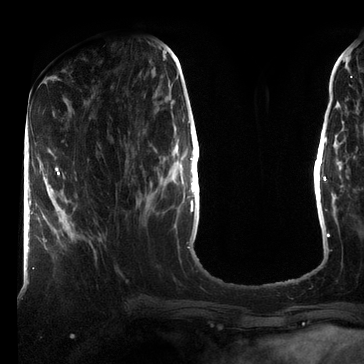
Breast MRI (dynamic contrast-enhanced), one axial slice. Slice 28 of 72 in the series (ordered by position). Cropped to one breast. Dynamic contrast-enhanced series, time point 2 of 7 at this slice position (early post-contrast). 3 T. TE 2.2 ms, TR 5.6 ms. 2.2 mm slice thickness. 364 × 364 image matrix, field of view 213 × 213 mm. Female patient.
Structures marked on this image (semi-automatically segmented with operator editing):
- enhancing-tissue mask used for the functional tumour volume (all voxels passing the contrast-enhancement thresholds inside the analysis volume; usually the tumour): box from (x=33, y=168) to (x=60, y=269) px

----------------

§ **Exercise brief**
Exclude the pictures and print the rest of the data exactly.

§ **Task response**
Breast MRI (dynamic contrast-enhanced), one axial slice. Slice 28 of 72 in the series (ordered by position). Cropped to one breast. Dynamic contrast-enhanced series, time point 2 of 7 at this slice position (early post-contrast). 3 T. TE 2.2 ms, TR 5.6 ms. 2.2 mm slice thickness. 364 × 364 image matrix, field of view 213 × 213 mm. Female patient.
Structures marked on this image (semi-automatically segmented with operator editing):
- enhancing-tissue mask used for the functional tumour volume (all voxels passing the contrast-enhancement thresholds inside the analysis volume; usually the tumour): box from (x=33, y=168) to (x=60, y=269) px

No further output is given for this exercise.